The proposal for ‘Academic Interchange’
focuses on the art of getting lost.
Undetermined meetings, topics and participants are being encouraged and suggested thanks to the
un-oriented, undefined path of a defined group of visitors. Visitors from
different backgrounds, disciplines, randomly meet in random incubators,
enhancing the equal opportunity and differentiation of the engaged discussions.
The proposed architecture
offers full control of circulation, way findings, yet does not orient.

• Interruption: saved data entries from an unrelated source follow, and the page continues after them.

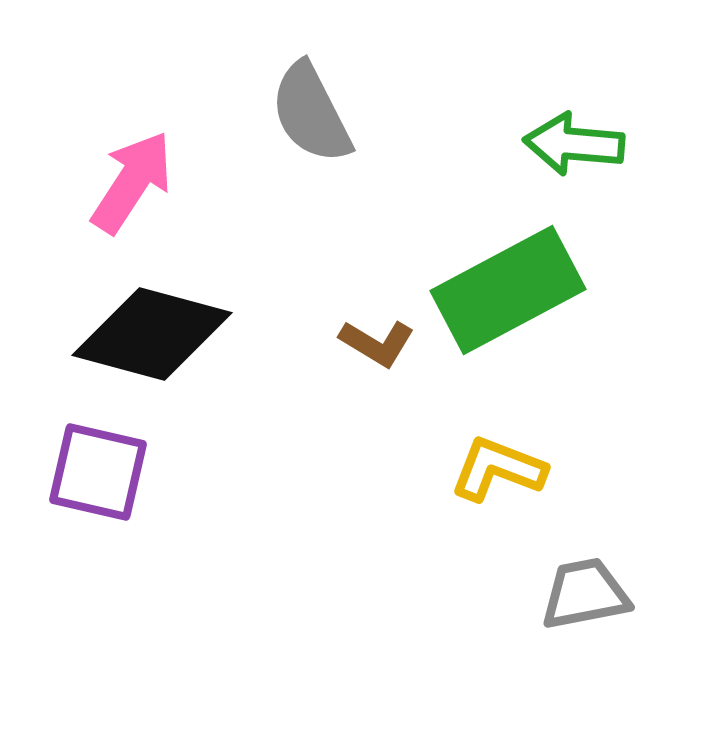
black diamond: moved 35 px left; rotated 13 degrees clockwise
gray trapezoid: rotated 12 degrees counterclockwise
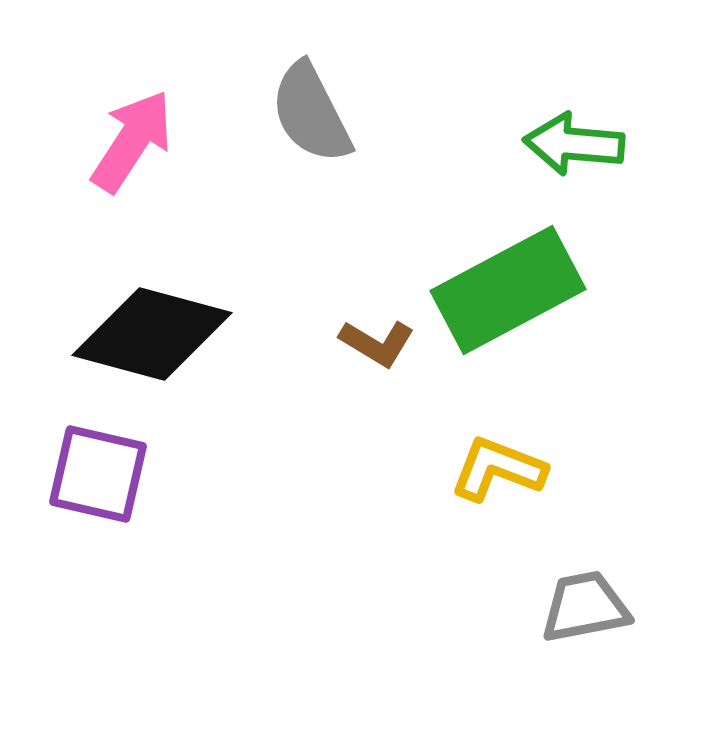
pink arrow: moved 41 px up
purple square: moved 2 px down
gray trapezoid: moved 13 px down
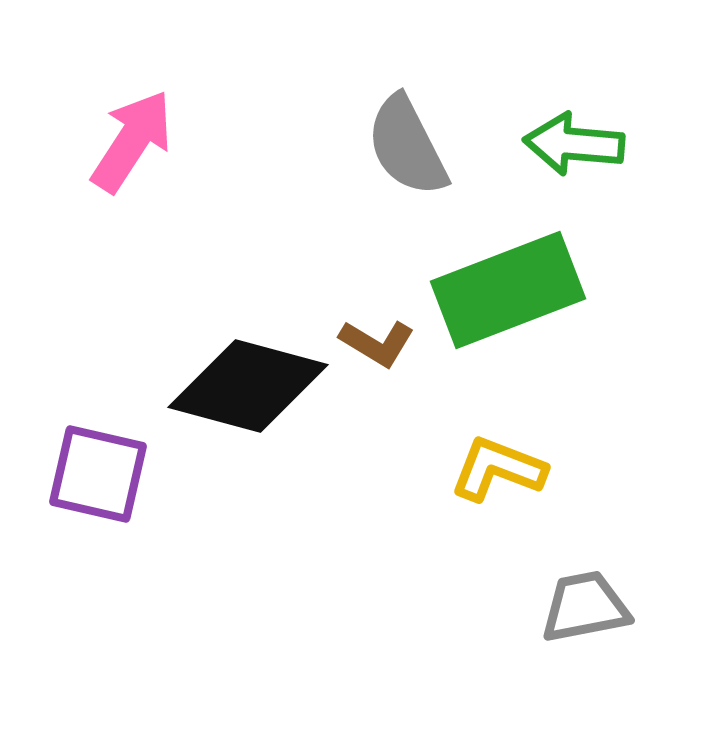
gray semicircle: moved 96 px right, 33 px down
green rectangle: rotated 7 degrees clockwise
black diamond: moved 96 px right, 52 px down
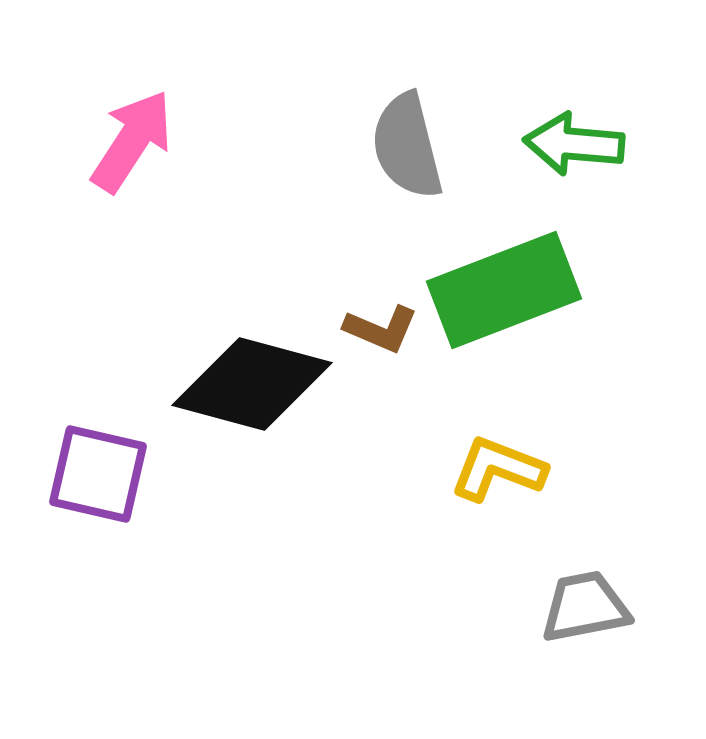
gray semicircle: rotated 13 degrees clockwise
green rectangle: moved 4 px left
brown L-shape: moved 4 px right, 14 px up; rotated 8 degrees counterclockwise
black diamond: moved 4 px right, 2 px up
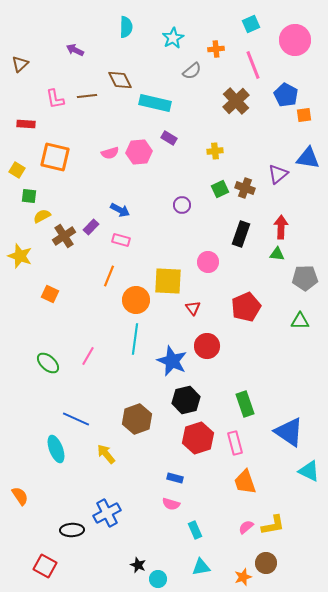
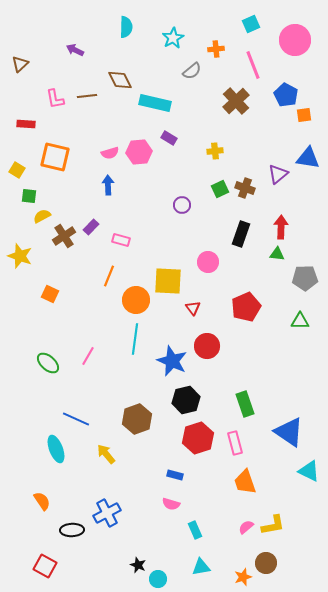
blue arrow at (120, 210): moved 12 px left, 25 px up; rotated 120 degrees counterclockwise
blue rectangle at (175, 478): moved 3 px up
orange semicircle at (20, 496): moved 22 px right, 5 px down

Architecture can and should offer multiple Varity of differentiated
choices where users can freely and democratically choose their
own path through. Getting lost is the natural reaction for the offered choices
of finite ‘if not’ infinite paths and spaces. Instead of forcing users to find
their way with the help of the conventional architectural elements of atriums
and corridors, Architecture forces users to “GET LOST”. The building proposed allows people to escape
tense and stress of getting lost. On the contrary, invites them to celebrate
such experience, by assuring a degree if not a full degree of control to their
targets. During such process of getting lost, the users will encounter variety
of spatial experiences.WHY
“ARCHITECTS” STILL CELEBRATE TERMINOLOGIES LIKE: ORIENT, CONTROL, AND DIRECT
PEOPLE WITHIN BUILDINGS?
It is required now to have a sweeping change in the
picture of Orientation; architecture should offer an experience beyond
the common sense, the so called “Orientation”.

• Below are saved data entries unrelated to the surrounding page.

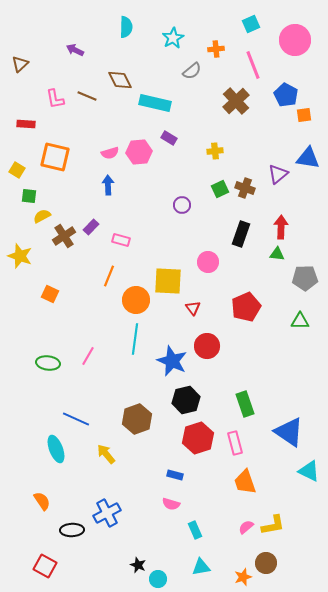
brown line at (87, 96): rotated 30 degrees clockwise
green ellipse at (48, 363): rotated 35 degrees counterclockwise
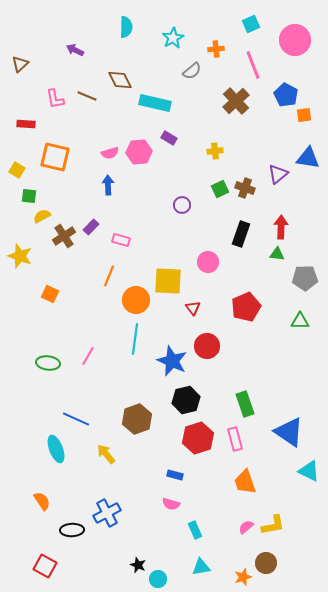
pink rectangle at (235, 443): moved 4 px up
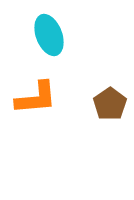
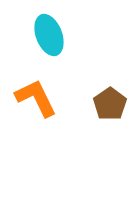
orange L-shape: rotated 111 degrees counterclockwise
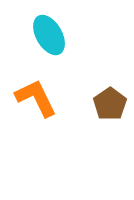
cyan ellipse: rotated 9 degrees counterclockwise
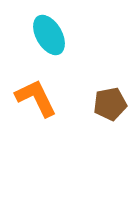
brown pentagon: rotated 24 degrees clockwise
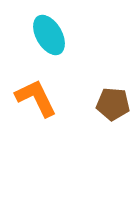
brown pentagon: moved 3 px right; rotated 16 degrees clockwise
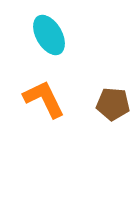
orange L-shape: moved 8 px right, 1 px down
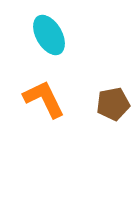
brown pentagon: rotated 16 degrees counterclockwise
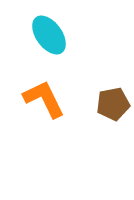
cyan ellipse: rotated 6 degrees counterclockwise
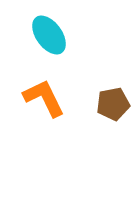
orange L-shape: moved 1 px up
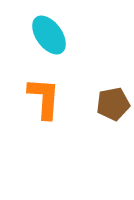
orange L-shape: rotated 30 degrees clockwise
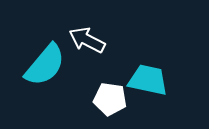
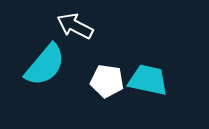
white arrow: moved 12 px left, 14 px up
white pentagon: moved 3 px left, 18 px up
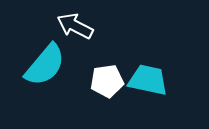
white pentagon: rotated 16 degrees counterclockwise
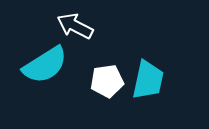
cyan semicircle: rotated 18 degrees clockwise
cyan trapezoid: rotated 90 degrees clockwise
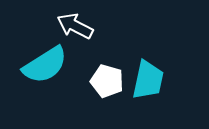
white pentagon: rotated 24 degrees clockwise
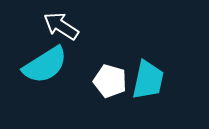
white arrow: moved 14 px left; rotated 6 degrees clockwise
white pentagon: moved 3 px right
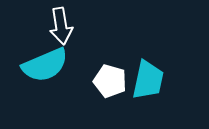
white arrow: rotated 132 degrees counterclockwise
cyan semicircle: rotated 9 degrees clockwise
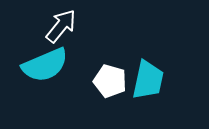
white arrow: rotated 132 degrees counterclockwise
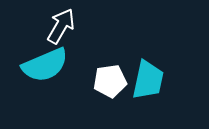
white arrow: rotated 9 degrees counterclockwise
white pentagon: rotated 24 degrees counterclockwise
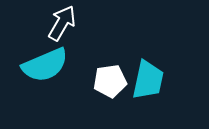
white arrow: moved 1 px right, 3 px up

For such, It is required that Architects abandon
comfort zones of dictatorship, start to embrace the reality of the human
nature.
Such concepts of disorientation, should not by any
means deny the urge for architecture to behave as a guiding apparatus. After
all, architecture is all about control, it is the art of creating inhabitable
spaces, and designing their approaches. This puts us in a political paradox.
Shall or shall not architecture orients and controls
people? The answer is pretty simple if we distinguish between the both.
The proposed architecture is not approached
through one entrance, not even multiple entrances, but rather a matrix
of field of paths. Users can hardly identify how he reached there, which rout
he took, and how he gets out. When he gets out, most probably the rout will be
changed, a new path with its new experiences will be waiting for the user. User
need to worry no more about constructing cognition maps.